Rate of thermal conduction in various copper structures

steveh721

A cylinder is constructed from a super insulator. The dimensions of the cylinder are Length L: 1 M; inside diameter i.d.: 12 mm. The entire Length of the cylinder contains copper (cases described below).

Heat (T > 100C) is continuously applied to the copper on one end of the cylinder. There is a heat sink attached to the copper at the opposite end of the cylinder--it can dissipate the heat at or above the rate of heat absorption.

What will be the difference in rate of conduction, if any, for:

a) the cylinder contains solid copper (12mm dia. X L)

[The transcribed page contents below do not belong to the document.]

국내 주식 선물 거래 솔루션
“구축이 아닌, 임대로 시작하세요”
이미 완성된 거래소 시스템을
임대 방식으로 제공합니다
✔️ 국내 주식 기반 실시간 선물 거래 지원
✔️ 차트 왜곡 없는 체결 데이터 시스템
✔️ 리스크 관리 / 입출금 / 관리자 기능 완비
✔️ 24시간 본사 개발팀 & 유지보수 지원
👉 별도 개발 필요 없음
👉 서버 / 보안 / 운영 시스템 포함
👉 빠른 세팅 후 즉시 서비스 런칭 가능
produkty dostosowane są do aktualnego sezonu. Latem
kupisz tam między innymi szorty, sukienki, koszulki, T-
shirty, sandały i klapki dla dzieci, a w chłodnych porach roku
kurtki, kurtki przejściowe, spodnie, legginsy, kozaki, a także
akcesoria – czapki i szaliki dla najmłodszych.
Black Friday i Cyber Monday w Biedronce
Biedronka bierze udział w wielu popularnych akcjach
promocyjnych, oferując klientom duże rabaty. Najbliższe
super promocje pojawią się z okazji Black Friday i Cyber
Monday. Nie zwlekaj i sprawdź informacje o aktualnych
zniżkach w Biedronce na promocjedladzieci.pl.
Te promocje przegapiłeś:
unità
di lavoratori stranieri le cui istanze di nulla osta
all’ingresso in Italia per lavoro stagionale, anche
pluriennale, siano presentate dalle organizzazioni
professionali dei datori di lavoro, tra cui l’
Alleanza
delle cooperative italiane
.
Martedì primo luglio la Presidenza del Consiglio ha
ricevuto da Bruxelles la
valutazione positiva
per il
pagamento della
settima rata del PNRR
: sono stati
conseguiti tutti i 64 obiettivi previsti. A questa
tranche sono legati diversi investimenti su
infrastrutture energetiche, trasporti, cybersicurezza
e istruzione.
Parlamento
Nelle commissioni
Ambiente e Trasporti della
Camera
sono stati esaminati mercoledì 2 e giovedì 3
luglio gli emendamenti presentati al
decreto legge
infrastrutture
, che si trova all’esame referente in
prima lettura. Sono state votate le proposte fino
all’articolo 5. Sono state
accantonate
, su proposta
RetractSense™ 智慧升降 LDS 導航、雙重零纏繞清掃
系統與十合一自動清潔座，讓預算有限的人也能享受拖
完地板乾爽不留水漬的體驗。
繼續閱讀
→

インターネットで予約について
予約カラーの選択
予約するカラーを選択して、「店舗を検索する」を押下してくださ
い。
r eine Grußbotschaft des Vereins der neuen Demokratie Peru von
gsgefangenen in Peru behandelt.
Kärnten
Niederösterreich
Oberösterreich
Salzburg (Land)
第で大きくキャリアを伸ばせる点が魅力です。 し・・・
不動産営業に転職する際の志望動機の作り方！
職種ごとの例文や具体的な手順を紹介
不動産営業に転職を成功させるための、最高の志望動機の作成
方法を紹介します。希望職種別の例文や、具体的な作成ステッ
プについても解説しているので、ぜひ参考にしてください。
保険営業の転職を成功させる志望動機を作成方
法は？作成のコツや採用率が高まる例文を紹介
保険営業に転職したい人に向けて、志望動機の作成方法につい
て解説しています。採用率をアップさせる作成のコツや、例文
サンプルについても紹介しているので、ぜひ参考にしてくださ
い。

b) the cylinder is packed with copper powder (say, 30 microns)

c) the cylinder is packed with small diameter copper rods (say, 1mm dia. X L)

d) the cylinder is packed with small diameter copper tubes (say, 5mm o.d., 4m i.d. X L)

e) the cylinder contains a uniform copper lattice (honeycomb X L) structure surrounded by air

If there's a difference, which case results in the highest conduction rate and why? Lowest?

CWatters

The thermal conductivity will be proportional to cross sectional area and inversely proportional to length. So cases a) c) and d) should be easy enough.

Case b) and e) is tricky because instead of having a uniform cross section you have lots of voids in three dimensions. I'm not sure how you go about calculating the thermal conductivity but it will obviously be lower than for case a) which is a solid rod.

In a material with small pores the mean free path of air molecules (eg Nitrogen) might be less than the pore size. So they are more likely to collide with the walls of the pore than each other. So the thermal energy will be transferred to the conducting copper pore walls rather than travel through the air in the pores. I think this means b) is likely to have increased conductivity compared to e). Edit: and perhaps quite close to that of a).

steveh721

Thank you for your comments.

I was anticipating responses would be more toward d) and/or e) because the infrared spectrum is short wavelength/high frequency electro-magnetic energy. And, at least in the RF spectrum, high frequency energy propagates on the surface--and increased surface area has reduced impedance. Consequently, I imagined that more surface area would also result in reduced propagation time for infrared, too.

Could there be any validity to this idea?

CWatters

Pretty sure copper is opaque to infrared :-)

Conduction usually beats radaition unless the temperature difference is very high.